Bon Secours DePaul Medical Center is a historical, general medical and surgical hospital located in Norfolk, Virginia.
History
>Founded in 1855, as the Hospital of St. Vincent de Paul, Depaul was Norfolk's first civilian and public hospital. The hospital was originally located on Church and Wood St. in the downtown Norfolk in the home of the late Miss Ann Plume Behan Herron. When Herron died of the yellow fever in 1855 being a wealthy patron, willed the house to the sisters, for the purpose of founding a hospital. The Hospital of St. Vincent DePaul was incorporated in 1856 by eight Daughters of Charity during the yellow fever epidemic. The Sisters of the Daughters of Charity came to Norfolk in 1839 to run St. Mary's Orphan Asylum and care for the sick and dying during the yellow fever epidemic in Norfolk.
Starting with just eight rooms a clinic for the poor was added in 1892, and a nursing school began in 1893. In 1899, a fire nearly destroyed the hospital that had grown to 150 rooms, but it was rebuilt and enlarged in 1901.

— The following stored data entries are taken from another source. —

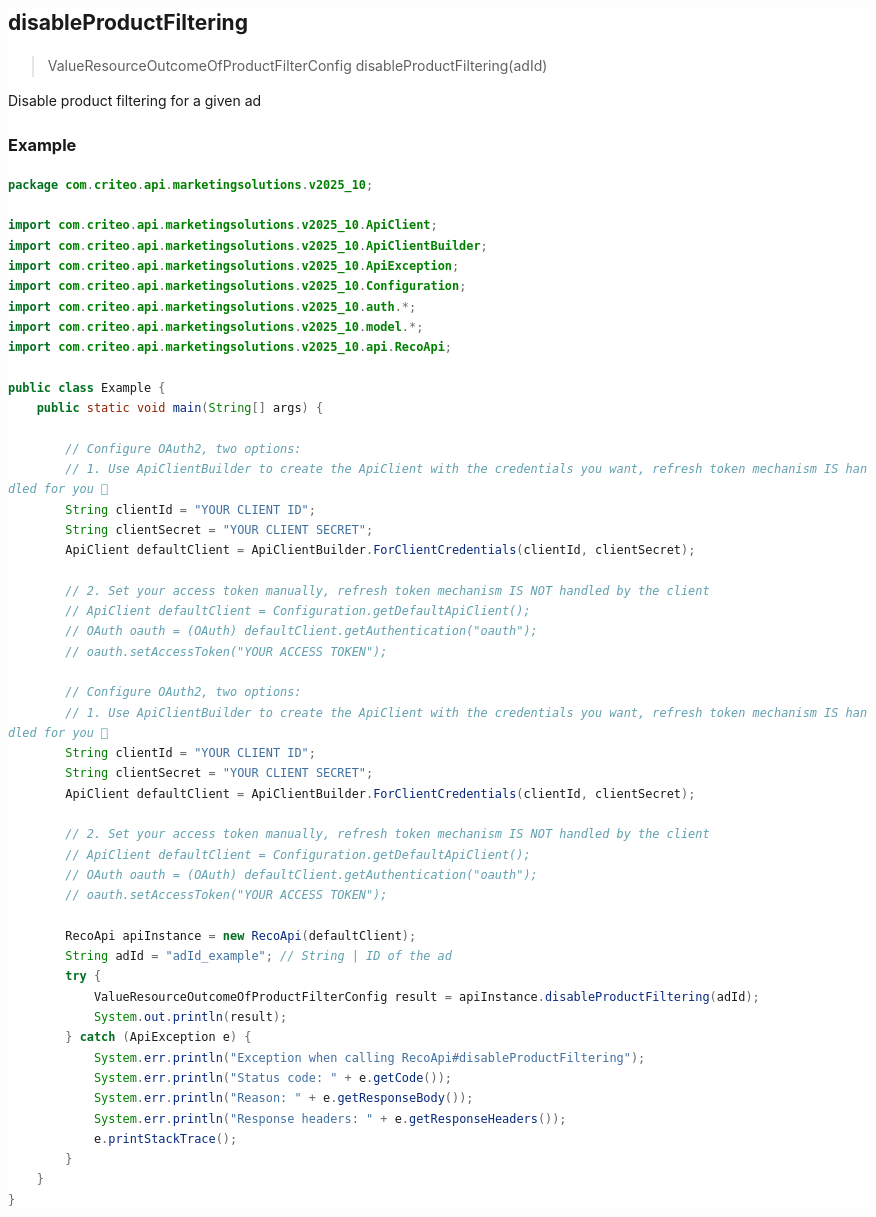
## disableProductFiltering

> ValueResourceOutcomeOfProductFilterConfig disableProductFiltering(adId)



Disable product filtering for a given ad

### Example

```java
package com.criteo.api.marketingsolutions.v2025_10;

import com.criteo.api.marketingsolutions.v2025_10.ApiClient;
import com.criteo.api.marketingsolutions.v2025_10.ApiClientBuilder;
import com.criteo.api.marketingsolutions.v2025_10.ApiException;
import com.criteo.api.marketingsolutions.v2025_10.Configuration;
import com.criteo.api.marketingsolutions.v2025_10.auth.*;
import com.criteo.api.marketingsolutions.v2025_10.model.*;
import com.criteo.api.marketingsolutions.v2025_10.api.RecoApi;

public class Example {
    public static void main(String[] args) {

        // Configure OAuth2, two options:
        // 1. Use ApiClientBuilder to create the ApiClient with the credentials you want, refresh token mechanism IS handled for you 💚
        String clientId = "YOUR CLIENT ID";
        String clientSecret = "YOUR CLIENT SECRET";
        ApiClient defaultClient = ApiClientBuilder.ForClientCredentials(clientId, clientSecret);
        
        // 2. Set your access token manually, refresh token mechanism IS NOT handled by the client
        // ApiClient defaultClient = Configuration.getDefaultApiClient();
        // OAuth oauth = (OAuth) defaultClient.getAuthentication("oauth");
        // oauth.setAccessToken("YOUR ACCESS TOKEN");

        // Configure OAuth2, two options:
        // 1. Use ApiClientBuilder to create the ApiClient with the credentials you want, refresh token mechanism IS handled for you 💚
        String clientId = "YOUR CLIENT ID";
        String clientSecret = "YOUR CLIENT SECRET";
        ApiClient defaultClient = ApiClientBuilder.ForClientCredentials(clientId, clientSecret);
        
        // 2. Set your access token manually, refresh token mechanism IS NOT handled by the client
        // ApiClient defaultClient = Configuration.getDefaultApiClient();
        // OAuth oauth = (OAuth) defaultClient.getAuthentication("oauth");
        // oauth.setAccessToken("YOUR ACCESS TOKEN");

        RecoApi apiInstance = new RecoApi(defaultClient);
        String adId = "adId_example"; // String | ID of the ad
        try {
            ValueResourceOutcomeOfProductFilterConfig result = apiInstance.disableProductFiltering(adId);
            System.out.println(result);
        } catch (ApiException e) {
            System.err.println("Exception when calling RecoApi#disableProductFiltering");
            System.err.println("Status code: " + e.getCode());
            System.err.println("Reason: " + e.getResponseBody());
            System.err.println("Response headers: " + e.getResponseHeaders());
            e.printStackTrace();
        }
    }
}
```
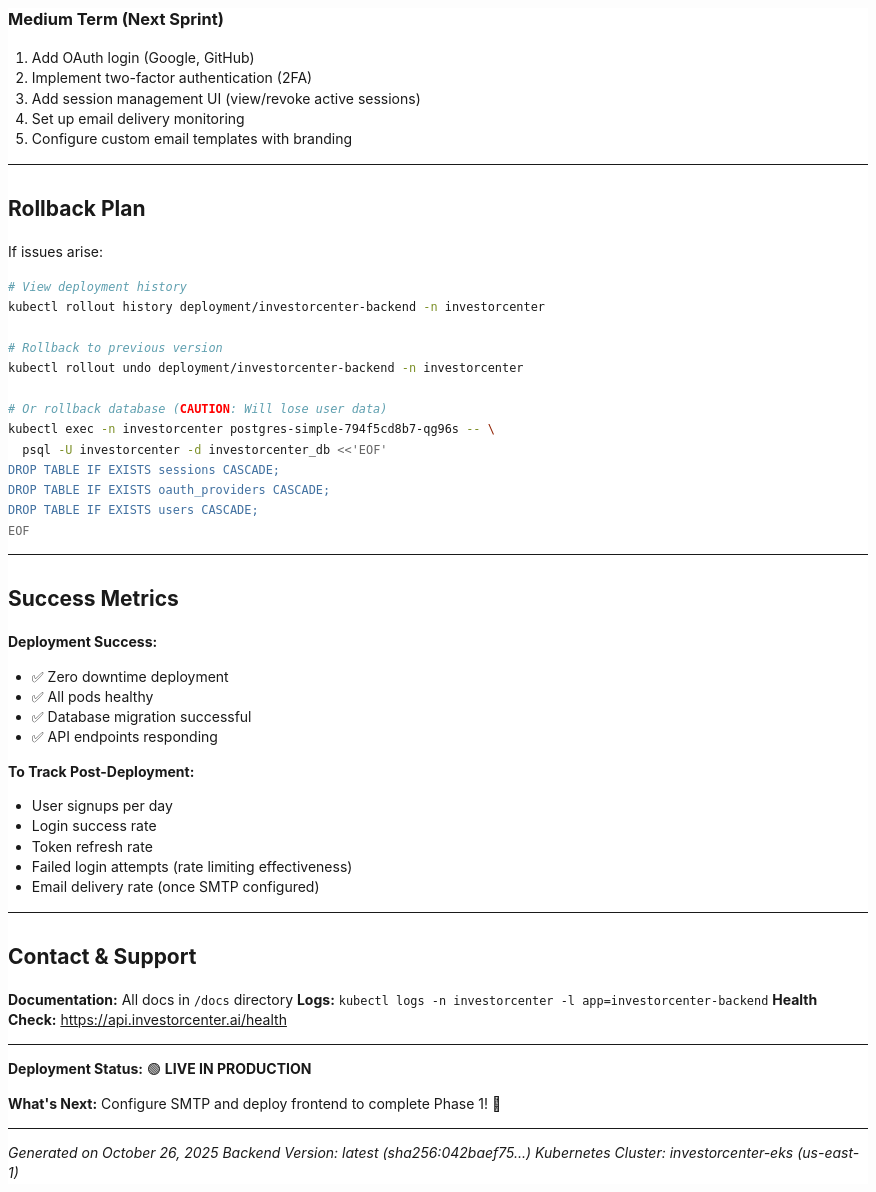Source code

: ### Medium Term (Next Sprint)
1. Add OAuth login (Google, GitHub)
2. Implement two-factor authentication (2FA)
3. Add session management UI (view/revoke active sessions)
4. Set up email delivery monitoring
5. Configure custom email templates with branding

---

## Rollback Plan

If issues arise:

```bash
# View deployment history
kubectl rollout history deployment/investorcenter-backend -n investorcenter

# Rollback to previous version
kubectl rollout undo deployment/investorcenter-backend -n investorcenter

# Or rollback database (CAUTION: Will lose user data)
kubectl exec -n investorcenter postgres-simple-794f5cd8b7-qg96s -- \
  psql -U investorcenter -d investorcenter_db <<'EOF'
DROP TABLE IF EXISTS sessions CASCADE;
DROP TABLE IF EXISTS oauth_providers CASCADE;
DROP TABLE IF EXISTS users CASCADE;
EOF
```

---

## Success Metrics

**Deployment Success:**
- ✅ Zero downtime deployment
- ✅ All pods healthy
- ✅ Database migration successful
- ✅ API endpoints responding

**To Track Post-Deployment:**
- User signups per day
- Login success rate
- Token refresh rate
- Failed login attempts (rate limiting effectiveness)
- Email delivery rate (once SMTP configured)

---

## Contact & Support

**Documentation:** All docs in `/docs` directory
**Logs:** `kubectl logs -n investorcenter -l app=investorcenter-backend`
**Health Check:** https://api.investorcenter.ai/health

---

**Deployment Status:** 🟢 **LIVE IN PRODUCTION**

**What's Next:** Configure SMTP and deploy frontend to complete Phase 1! 🚀

---

*Generated on October 26, 2025*
*Backend Version: latest (sha256:042baef75...)*
*Kubernetes Cluster: investorcenter-eks (us-east-1)*
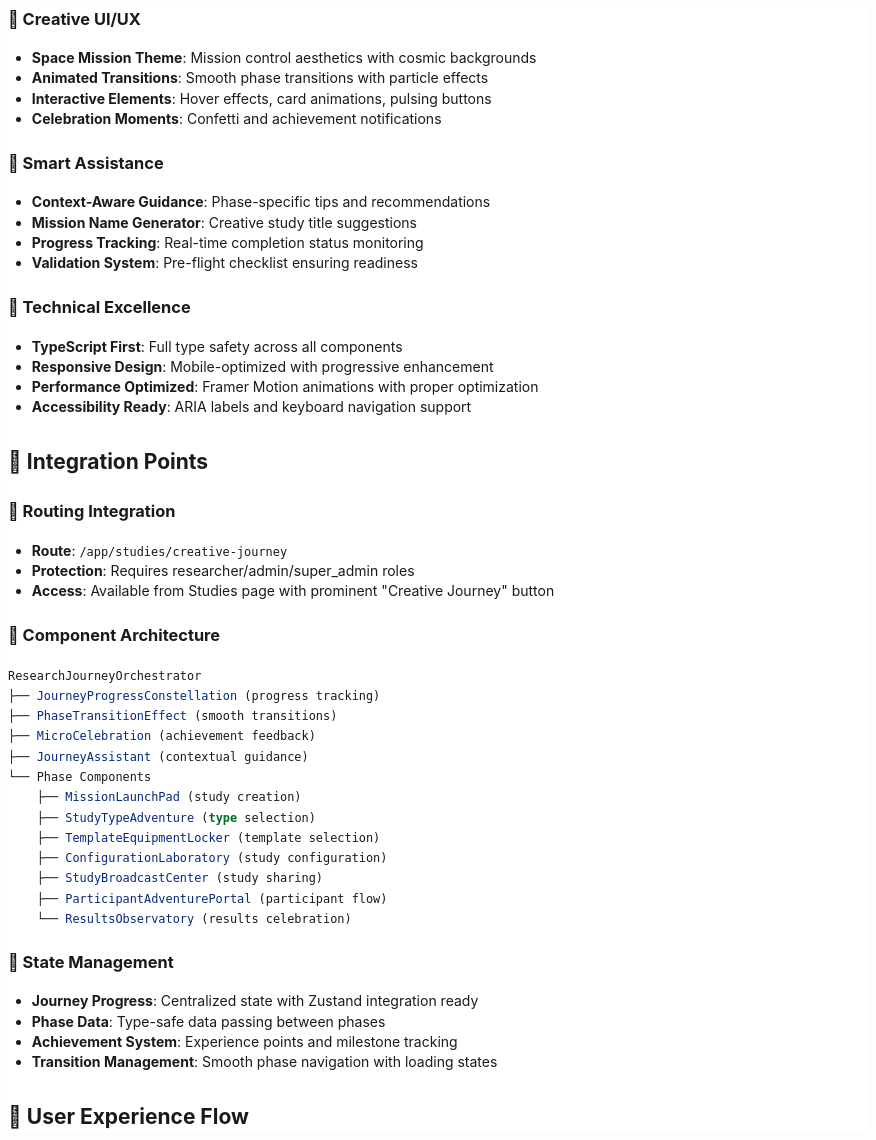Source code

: ### 🎨 Creative UI/UX
- **Space Mission Theme**: Mission control aesthetics with cosmic backgrounds
- **Animated Transitions**: Smooth phase transitions with particle effects
- **Interactive Elements**: Hover effects, card animations, pulsing buttons
- **Celebration Moments**: Confetti and achievement notifications

### 🤖 Smart Assistance
- **Context-Aware Guidance**: Phase-specific tips and recommendations
- **Mission Name Generator**: Creative study title suggestions
- **Progress Tracking**: Real-time completion status monitoring
- **Validation System**: Pre-flight checklist ensuring readiness

### 📱 Technical Excellence
- **TypeScript First**: Full type safety across all components
- **Responsive Design**: Mobile-optimized with progressive enhancement
- **Performance Optimized**: Framer Motion animations with proper optimization
- **Accessibility Ready**: ARIA labels and keyboard navigation support

## 🔗 Integration Points

### 📍 Routing Integration
- **Route**: `/app/studies/creative-journey`
- **Protection**: Requires researcher/admin/super_admin roles
- **Access**: Available from Studies page with prominent "Creative Journey" button

### 🎯 Component Architecture
```typescript
ResearchJourneyOrchestrator
├── JourneyProgressConstellation (progress tracking)
├── PhaseTransitionEffect (smooth transitions)
├── MicroCelebration (achievement feedback)
├── JourneyAssistant (contextual guidance)
└── Phase Components
    ├── MissionLaunchPad (study creation)
    ├── StudyTypeAdventure (type selection)
    ├── TemplateEquipmentLocker (template selection)
    ├── ConfigurationLaboratory (study configuration)
    ├── StudyBroadcastCenter (study sharing)
    ├── ParticipantAdventurePortal (participant flow)
    └── ResultsObservatory (results celebration)
```

### 🔧 State Management
- **Journey Progress**: Centralized state with Zustand integration ready
- **Phase Data**: Type-safe data passing between phases
- **Achievement System**: Experience points and milestone tracking
- **Transition Management**: Smooth phase navigation with loading states

## 🚀 User Experience Flow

In 1944 the hospital was renamed Depaul Hospital and moved to its present location at Kingsley Lane and Granby St in the city of Norfolk, Virginia. After the hospital moved the basement and annexes of the old hospital housed classes for the Norfolk Division of the Virginia State College (now Norfolk State University) until 1958. Depaul is the oldest Catholic public hospital in Virginia.
In 1996, the Sisters of Bon Secours extended the Daughters of Charity ministry by assuming the sponsorship for DePaul.